In 1998, information was revealed regarding viable anthrax spores on the
Vozrozhdeniye Island, which caused a new wave of concern regarding the
environmental condition of the island. It's also notable that during the late
1980s, large quantities of anthrax spores that had been mass-produced and
stockpiled in Russia were transported to the island for decontamination and burial.
In the aftermath of the September 11 attacks, the US government
recognized the urgency of decontaminating the anthrax burial sites to eliminate
the threat of terrorist access. Moreover, because oil companies are interested
in drilling on the island for petroleum and natural gas, these activities could
stir up contaminated dust that could blow across to the mainland. In October
2001, the US Department of Defense and the Uzbek Ministry of Defense signed an
agreement allowing the Cooperative Threat Reduction (CTR) program to spend up to
$6 million to prevent the proliferation of biological weapons materials and
technology from Uzbekistan.
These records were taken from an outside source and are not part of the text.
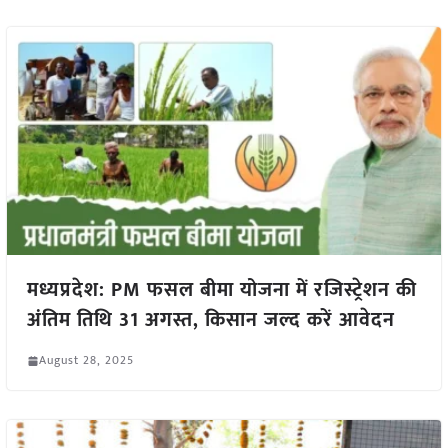
मध्यप्रदेश: PM फसल बीमा योजना में रजिस्ट्रेशन की
अंतिम तिथि 31 अगस्त, किसान जल्द करें आवेदन
August 28, 2025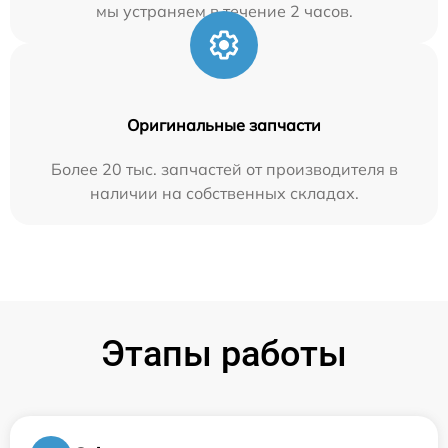
мы устраняем в течение 2 часов.
Оригинальные запчасти
Более 20 тыс. запчастей от производителя в
наличии на собственных складах.
Этапы работы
Because the CTR program is prohibited by law from
engaging in economic conversion or environmental remediation, the goals of the
Vozrozhdeniye project are to destroy the residual viable anthrax spores in the
burial pits and to dismantle the BW laboratory complex on the island.
During the Soviet period, all work conducted on the island was
strictly classified and its existence well-concealed by special services
coordinated from Moscow. Therefore, today Kazakhstan does not possess complete
information about the character and range of activities at the site. There is
still no official information in this regard, only unofficial open foreign and
local publications. Multiple appeals from the Kazakhstani government to Russia
to release the needed information have been unsuccessful.
Key Sources: Gulbarshyn Bozheyeva, Yerlan Kunakbayev, and Dastan Yeleukenov,
"Former Soviet Biological Weapons Facilities in Kazakhstan: Past, Present and
Future," Occasional Paper, No. 1, Center for Nonproliferation Studies, June
1999; Jonathan B. Tucker and Raymond A. Zilinskas, "The 1971 Smallpox Epidemic
in Aralsk, Kazakhstan, and the Soviet Biological Warfare Program," Occasional
Paper No. 9, Center for Nonproliferation Studies, June 2002; Jonathan B.
Tucker's speech during the briefing on "Biological Decontamination of
Vozrozhdeniye Island: The US-Uzbek Agreement"; BW Materials Security and
Transparency, Cooperative Threat Reduction (CTR) webpage at the Defense Threat
Reduction Agency (DTRA) Website,
<http://www.dtra.mil/ctr/ctr_kazakhstan.html>; Gennadiy Lepeshkin,
"Byvshiye obyekty po razrabotke BO v Tsentralnoy Azii," Problemy
Nerasprastraneniya, Special Edition, April 2001; Yevgeniy Troitskiy,
"Fizicheskaya zashita, uchet i kontrol biomaterialov v NISKhI MON RK," Problemy
Nerasprastraneniya, Special Edition, April 2001.